Motorradreise Patagonien nach Alaska, Bolivien, Chile, Vulkan Parinacota, Honda CRF 300L

Vulkane und Grossstadtdschungel

Das sonnige, warme Wüstenwetter behält mich einen weiteren Tag in Arica. Besondere Sehenswürdigkeiten bietet die Stadt nicht, weshalb ich in der angenehmen Unterkunft relaxe und abends auf der Dachterrasse den Tag ausklingen lasse.

 

Beim Frühstück erklärt mir der Gastgeber, dass er und seine Frau auf eine Tagessegeltour eingeladen sind und ich abfahren könne, wann ich wolle. Da es keine weiteren Gäste hat, zeigt er mir, wie ich das Haus und die Garage abschliessen muss.

 

Danach verabschiedet er sich und seine Frau und überlässt mir quasi das Hostal.

 

Etwas paradox, weil er mir so viel Vertrauen entgegenbringt, jedoch seiner Umgebung überhaupt nicht, da ich beim Verlassen des Hauses die Haustüre, die Garagentüre und das Tor des Eisengitterzaunes, welcher rund um das Haus verläuft, abschliessen muss, damit niemand einbrechen kann.

 

Als alles verschlossen ist, brause ich los und fülle bei der nächsten Tankstelle meine Benzinvorräte auf, bevor ich in die Wüste hinausfahre.

 

Ich folge einige Kilometer dem riesigen, ausgetrockneten Rio San Jose Flussbett, bis die Strasse nach links aus der breiten Schlucht hinausführt.

 

Einmal mehr ergeben sich dadurch Aus- und Weitblicke in die ewig braune Wüstenwelt.

 

Mein heutiges Ziel in das Bergdorf Putre auf 3'500 Meter. Von hier starten viele Touren in den Nationalpark Lauca, in dem der bilderbuchmässig aussehende Vulkan Parinacota und einer höchsten Seen der Welt, die Laguna Chungara auf 4'500 Meter.

 

Bevor mich jedoch meine Route in die Anden bringt, tauche ich erneut in ein grosses Tal ein, in welchem der Rio Lluta mit seinem Wasser landwirtschaftlicher Anbau ermöglicht.

 

Danach geht es steil hinauf ins Gebirge, wo der Nebel alsbald der Sonne einen Riegel vorschiebt und die Temperaturen drastisch fallen lässt. Zeit mir eine erste Schicht zusätzlicher Kleider überzuziehen.

 

Je höher ich steige, umso grüner wird die Landschaft und bald deutet nichts mehr darauf hin, dass die trockenste Wüste der Welt lediglich einen grossen Steinwurf entfernt liegt.

 

Der Nebel geht und kommt und leider genau beim Bergdorf Socoroma graut er wieder alles ein.

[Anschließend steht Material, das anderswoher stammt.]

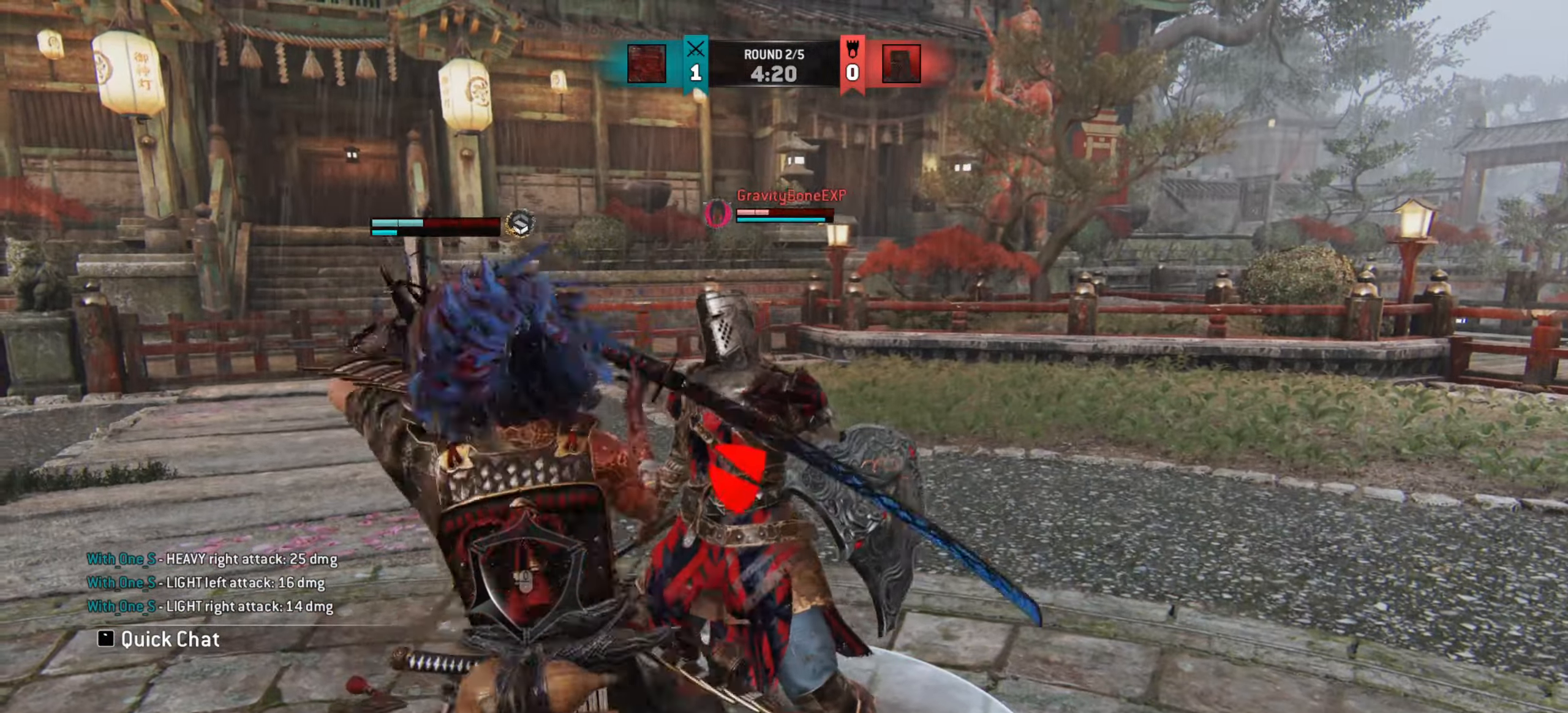
{"keys": [], "mouse": [], "events": []}
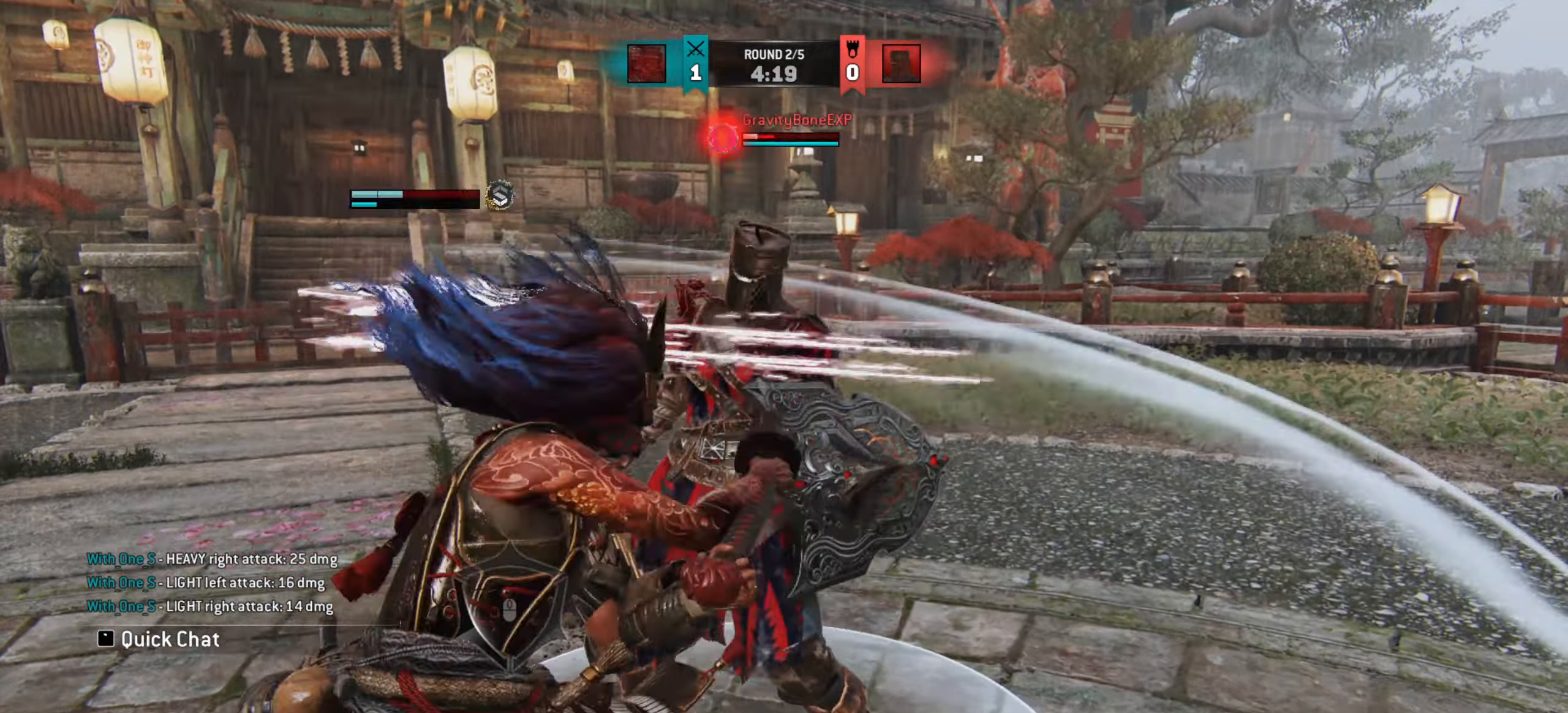
{"keys": [], "mouse": [], "events": []}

Von den grünen Terrassen, wo gemäss Reiseführer Obst und Gemüse wie vor tausenden von Jahren angepflanzt wird, sehe ich deshalb leider nichts.

 

Als ich oberhalb von Putre ankomme, zeigt der Himmel jedoch Gnade und gibt den Blick frei auf das Dorf.

 

Bald darauf steure ich die Enduro über die Steinstrasse ins Dorf hinein und halte vor meiner Unterkunft, wo sogleich die Türe aufgeht und ich von der Gastgeberin begrüsst werde.

 

Eine Stunde später schlendere ich durch das Dorf und begegne niemanden. Schon fast ein wenig gespenstisch.

 

Es gibt drei Restaurants im Dorfkern, wovon Eines offene Türen hat. Ich trete ein und frage, ob ich was essen kann. Ich höre ein Si und setze mich.

 

Ausser mir ist niemand sonst anwesend und so werde ich gleich bedient. Speisekarte ist überflüssig, weil es einfach ein Menü gibt. Gemüsesuppe und ein halbes Huhn mit Pommes Frites.

 

Keine fünf Minuten später dampft die Suppe vor mir und ich bin froh um etwas Warmes, weil die Temperaturen mittlerweile noch um die fünf Grad sind und es weder im Restaurant noch in der Unterkunft eine Heizung hat.

 

Gerade als mein Huhn herangetragen wird, betritt ein weitere Tourist das Restaurant. Er setzt sich an den gegenüberliegenden Tisch und grüsst mich. Ich frage, ob er Englisch spricht, wobei er nickt und meint Englisch oder Deutsch.

 

Noch besser und ich lade in an meinen Tisch ein.

 

Sein Name ist Franz aus Bayern und er ist Bergsteiger. Sein Ziel ist die Besteigung des 6'000 Meter hohen Vulkans Parinacota im Nationalpark.

 

Interessant und ich erfahre während dem Essen viel über die Vorbereitung eines Bergsteigers, der ohne Sauerstoff auf einen 6'000 Berg klettern will.

 

Franz schläft in der selben Unterkunft wie ich und so plaudern wir am nächsten Morgen beim Frühstück weiter.

 

Danach marschiert er los, da er jeden Tag während einer Woche auf 3'500 Meter Kilometer abspulen muss, damit sein Körper sich an die Höhe und Belastung gewöhnen.

 

Ich bleibe für meine Akklimatisierung an die Höhe ebenfalls eine weiteren Tag in Putre, begnüge mich jedoch auf ein paar Runden im Dorf und für eine ausgiebige Pause auf einer Bank auf dem Dorfplatz, wo ich mich in der heute scheinenden Sonne von den nächtlichen Tieftemperaturen aufwärme.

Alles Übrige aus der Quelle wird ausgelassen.